Dearie, listen to this
, said Grandpa looking at Grandma through his glasses.
In research undertaken in 1923, the noted scientist von Hentig concluded that earthquakes had an effect on the internal secretion of fish and their behavior, and that artificial convulsions could in no way explain the phenomenon. Animals obviously react to a unique geophysical phenomenon preceding the earthquake, one that culminates in the quake itself
. He read really slowly, word by word, to make it sound more serious, but I knew Grandpa was just playing serious, only reading it out loud to get Grandma going, but not too much, just a little bit, just enough for her to start bickering. He'd always needle Grandma into a little bicker when he was in a good mood.

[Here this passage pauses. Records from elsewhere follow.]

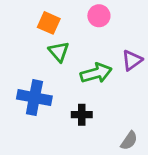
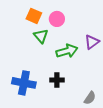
pink circle: (99, 16) -> (57, 19), moved
blue cross: (34, 98) -> (24, 83), moved

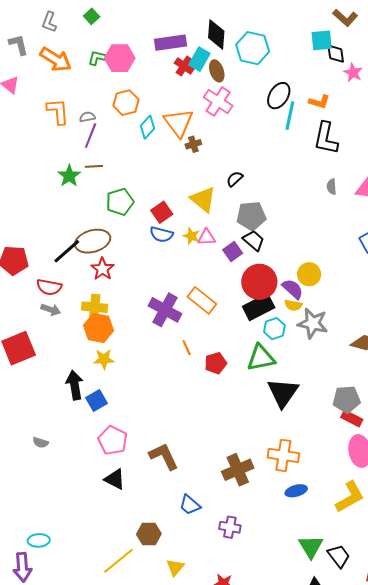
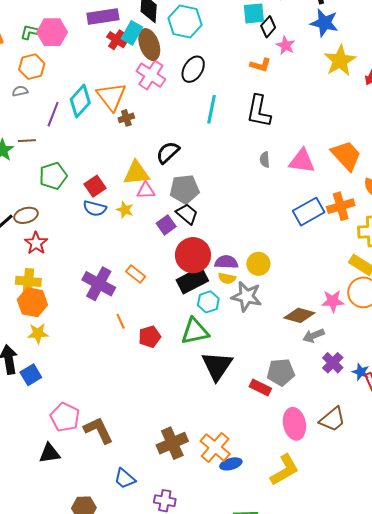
black diamond: (336, 54) -> (268, 27), turned 50
brown ellipse: (217, 71) -> (149, 45), size x1.4
black ellipse: (279, 96) -> (193, 69), moved
orange L-shape: (319, 102) -> (260, 65), moved
orange hexagon: (126, 103) -> (32, 67), moved
cyan line: (290, 116) -> (211, 109), moved
cyan diamond: (147, 127) -> (80, 101), size x1.4
purple line: (91, 136) -> (53, 114), moved
black semicircle: (235, 179) -> (168, 152), size x1.4
yellow triangle: (203, 199) -> (136, 173), turned -44
pink triangle: (206, 237) -> (146, 191), moved
brown ellipse: (93, 241) -> (26, 215), size x0.7
yellow circle: (309, 274) -> (258, 264), moved
purple semicircle: (293, 289) -> (226, 262), turned -40
orange rectangle: (202, 300) -> (136, 274), size x0.7
red rectangle: (352, 418) -> (260, 387), moved
pink pentagon: (113, 440) -> (65, 417), moved
orange cross: (283, 455) -> (215, 447), moved, turned 32
black triangle: (115, 479) -> (49, 453), turned -35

She raised her eyebrows and curled her lips, as if surprised to hear
about the fish and the earthquakes, but she continued preparing the fish for lunch all the same. I knew she knew what he was up to, that he just wanted her to say
fine Franjo, I'm preparing the fish, and you're reading about earthquakes
. Then he told her about the importance of knowing when there's going to be an earthquake because you have to be prepared and that it would be good if she could check the internal secretion of those sardines she was fixing. That's how it was supposed to go, but it doesn't because Grandma just raises her eyebrows and acts all surprised.
He keeps looking at her for a while, like a rascal; sometimes she says to him
what are you giving me that rascal look for
, and that always makes me laugh because my grandpa is seventy-five years old, and there's no way he can look at her like a rascal, but ever since Grandma started calling it the rascal look I call it that too. Grandpa goes back to his paper, heaves a deep sigh, and forgets about the rascal look because his needling didn't work out.

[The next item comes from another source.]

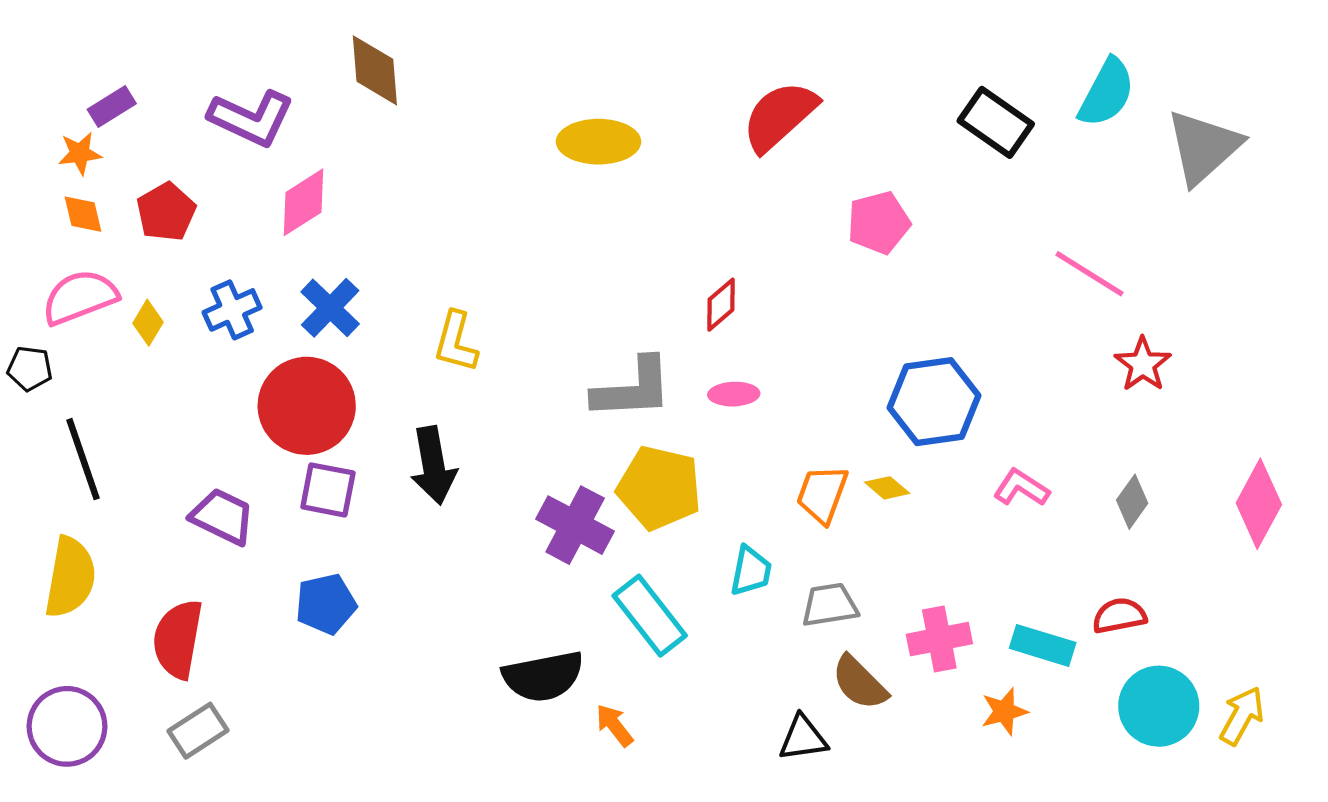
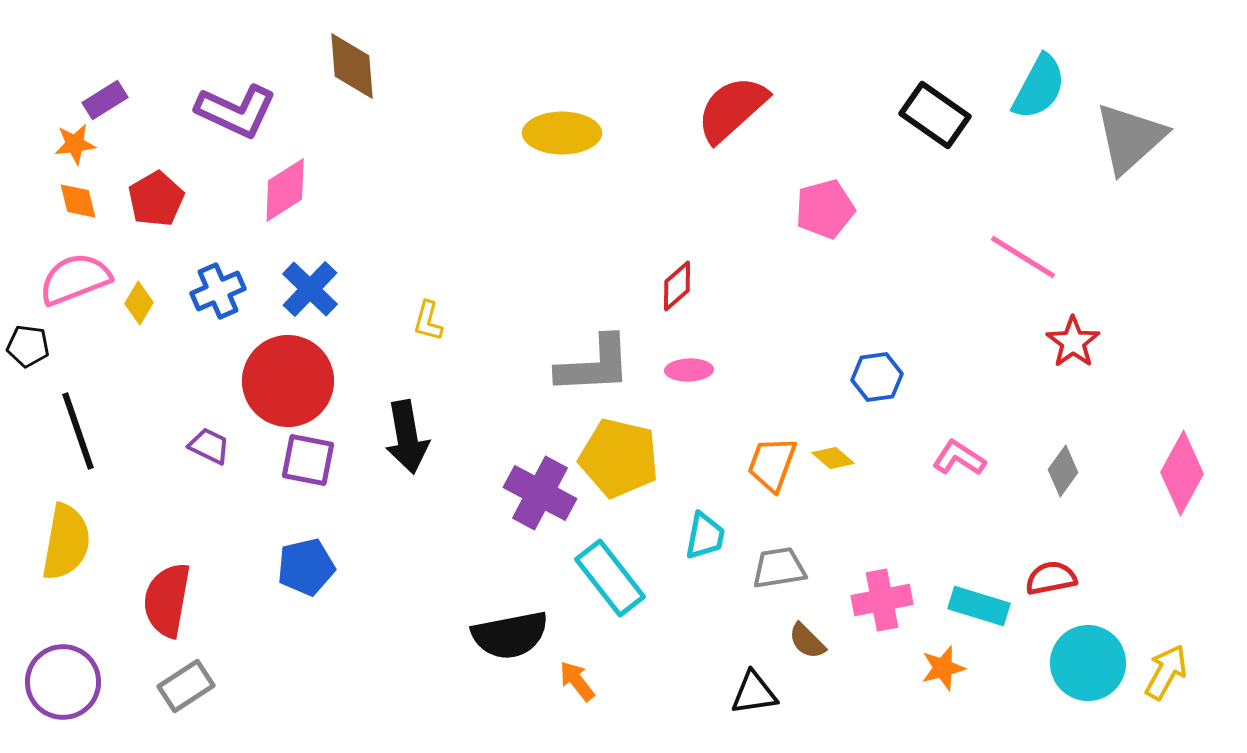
yellow L-shape: (456, 342) -> (428, 321), size x0.7
blue hexagon: (934, 402) -> (877, 377), size x0.6
purple trapezoid: (223, 517) -> (209, 446), moved, size x0.7
brown semicircle: (859, 683) -> (807, 641), size x0.7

It's Fishermen's Night on Saturday
, I say. Grandpa doesn't bat an eyelid, and Grandma keeps cleaning the fish.
Are we going to celebrate? . . . We don't have anything to celebrate, we're not fishermen, but if it's fish you're after, you'll be eating fish in about half an hour . . . But there's free fish from the grill on Saturday . . . You were going to pay for these ones, right? . . . It's not the same, those ones are from the skillet, on Saturday they'll be from the grill . . . All right, you go celebrate . . . Can I stay until after dark? . . . We'll see. If the other kids do, you will too
.
Grandpa read the paper through lunch; he'd grab a sardine with his fingers and eat it all in one go, from head to tail, the fish bones making a crunching sound between his teeth,
they're good for you, think of the calcium!

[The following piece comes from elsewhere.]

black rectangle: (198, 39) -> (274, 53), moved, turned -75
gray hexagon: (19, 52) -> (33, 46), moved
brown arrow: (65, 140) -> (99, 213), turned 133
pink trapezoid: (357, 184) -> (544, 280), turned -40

He'd leave the tails to the side so he knew how many he'd eaten. Grandma looked at him unimpressed, and I thought about what would happen if I ate a whole sardine, just like that, without picking the bones out and said I was thinking of all the calcium. I swear that when I'm big I'm going to read the paper and eat sardines whole, and no one will be able to say or do a thing about it. I don't care what I'm going to be when I grow up, I couldn't care less if I'm going to be a pilot, a butcher, or a forestry expert like Uncle Postnikov, all I care about is that time goes by really fast so I can be like Grandpa and eat sardines head, bones and all, put my glasses on the end of my nose, and read the paper. That's the important thing, to learn to read the paper, see what's going on in the world, particularly on a day like today when it's been really boring here and we ate sardines from the skillet, not from the grill. The world is so big that there are always people who weren't bored, so the papers write about those people, and the people who are bored read the papers, like us for example, like Grandpa who'd love to bicker with Grandma, and Grandma who can't be bothered bickering, and especially me, because I have to wait until Saturday to go to Profunda, to see the donkeys while they're sleeping, to walk a circle on the edge of the abyss around the burned out house of Mate Terin and be done with being an outsider from Sarajevo.